El gran tesorero habría prescindido, de buena gana, de ese favor. Solo una estrategia era posible: dejar que el emperador ganara.
—Haced exactamente lo que ordeno y respetad las reglas de este juego —advirtió Apofis—; de lo contrario, los arqueros acabarán con vosotros. Ahora, sois solo peones que Khamudi y yo moveremos.
Del de más edad al más joven, los diplomáticos se estremecieron.
—Iraní, avanza una casilla en línea recta —exigió Apofis. Khamudi le opuso al nubio, armado con una lanza, como su adversario.
—Que el iraní intente eliminar al nubio —decidió el emperador.
Aterrorizados, los dos embajadores se contemplaban.
—Luchad. Que el vencedor saque del juego el cadáver del vencido y ocupe su lugar.
El iraní hirió al nubio en el brazo. Éste soltó su arma.
—¡Está vencido, señor!
—Mátalo o muere.
La lanza cayó una vez, dos, diez… Luego, el iraní arrastró el cuerpo ensangrentado fuera del rectángulo y se puso a la cabeza de los peones de Apofis.
—Te toca a ti, Khamudi.
Si se dejaba ganar con demasiada facilidad, el gran tesorero corría el riesgo de disgustar al emperador.
—Que el sirio ataque al iraní —anunció.
El iraní intentó huir, pero los arqueros lo clavaron al suelo, disparando flechas a sus piernas. Y el sirio le aplastó la cabeza con su maza.
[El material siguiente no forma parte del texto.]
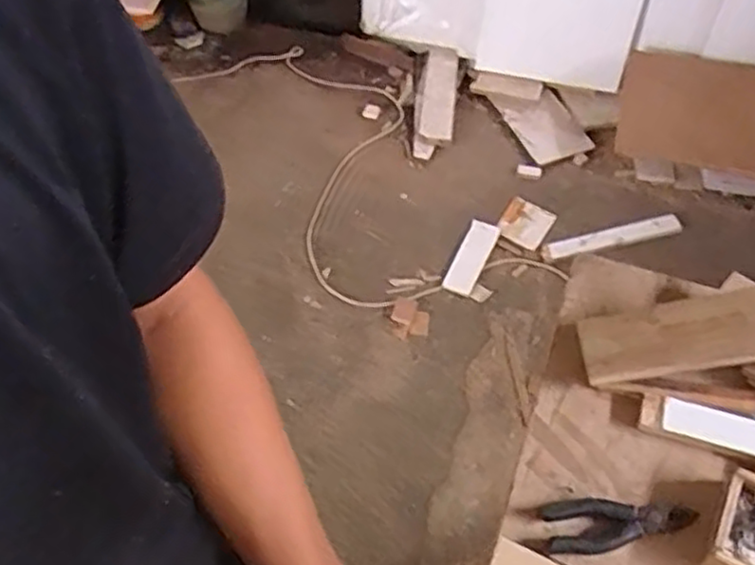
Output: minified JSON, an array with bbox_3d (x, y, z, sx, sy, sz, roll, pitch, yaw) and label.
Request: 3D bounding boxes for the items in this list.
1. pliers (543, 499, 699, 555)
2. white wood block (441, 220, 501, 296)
[{"bbox_3d":[0.224,0.224,0.664,0.141,0.014,0.050,-2,55,-2],"label":"pliers"},{"bbox_3d":[0.232,-0.065,1.768,0.078,0.022,0.213,21,57,15],"label":"white wood block"}]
—No olvidéis que los vencedores salvarán la vida —añadió Apofis.
A partir de entonces, los que hacían de peones se mataron entre sí, en duelos rápidos y encarnizados.
Khamudi maniobraba bien, haciendo apasionante la partida. Vencedor, Apofis ya solo disponía de un peón, el viejo embajador cretense. Atónito, sin comprender de dónde sacaba tanta energía, apretaba la daga ensangrentada con la que había matado a tres de sus colegas.
—Como soldado victorioso, has salvado tu vida —decretó el emperador.
El cretense soltó su arma y salió titubeante del juego.
—Pero como traidor —añadió el señor de los hicsos—, debes ser castigado. Encárgate de él, Dama Aberia.